Sounds and Music – Bleh: The music wasn't as legendary as the ones from other games, especially Final Fantasy XII. The theme song “Kiss Me Goodbye” by Angela Aki was a disappointment compared to other games' music, although I also posses this one on my MP3 Player, and I do think that it's a pretty song. I don't remember anything about the music in each area of the game, so I can't help you there, but that should tell you about how ‘great' the music is.
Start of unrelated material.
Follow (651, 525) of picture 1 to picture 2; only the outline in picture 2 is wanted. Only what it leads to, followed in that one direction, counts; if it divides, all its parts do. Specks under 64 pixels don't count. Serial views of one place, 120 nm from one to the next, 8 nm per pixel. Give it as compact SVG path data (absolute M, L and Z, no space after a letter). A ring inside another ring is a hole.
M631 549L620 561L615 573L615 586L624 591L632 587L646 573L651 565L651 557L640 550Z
The Game Time Itself—Extremely Long, But There's Always More For You To Do: I always take the most time when it comes to games because I accidently leave the PS2 on sometimes, and, in this case, I use a lot of time leveling up. The game took me 120 hours. Please, don't be shocked. Once again, I'm extremely slow, so it probably won't take that long for you. However, that was all basically just for the main storyline. I did a couple of side quests and Hunts. So if you think that the game isn't long enough (and I'm not sure why you would), there are many, and I mean many, side quests for you to do. There's the Clan Centro hunts, and there are over 40 of them, the Hunt Club as well, and tons, and I mean tons, of other side events for your enjoyment.

The Credits and the Ending– I Thought They Were Awesome: Just a small note, I loved the look of the credits. They were very pretty. Around the end of Final Fantasy XII, I was in a “I'm Now Completely Bored of This Game” mode, but I also realized that it was in fact the end, so I pushed myself into a “I Want to Get This Dang Game Over With Already” in order to get to the end, and I'm glad I did. I adored the ending and didn't want it to end.

A Final Thought—At Least Give It a Chance: So, if you think that Final Fantasy XII is probably trash, at least try it out first. The beginning play as Vaan is slow and noneventful, but once you get further in to the game, you'll be subconsciously hooked with the places you go to and the adventures you are thrown into.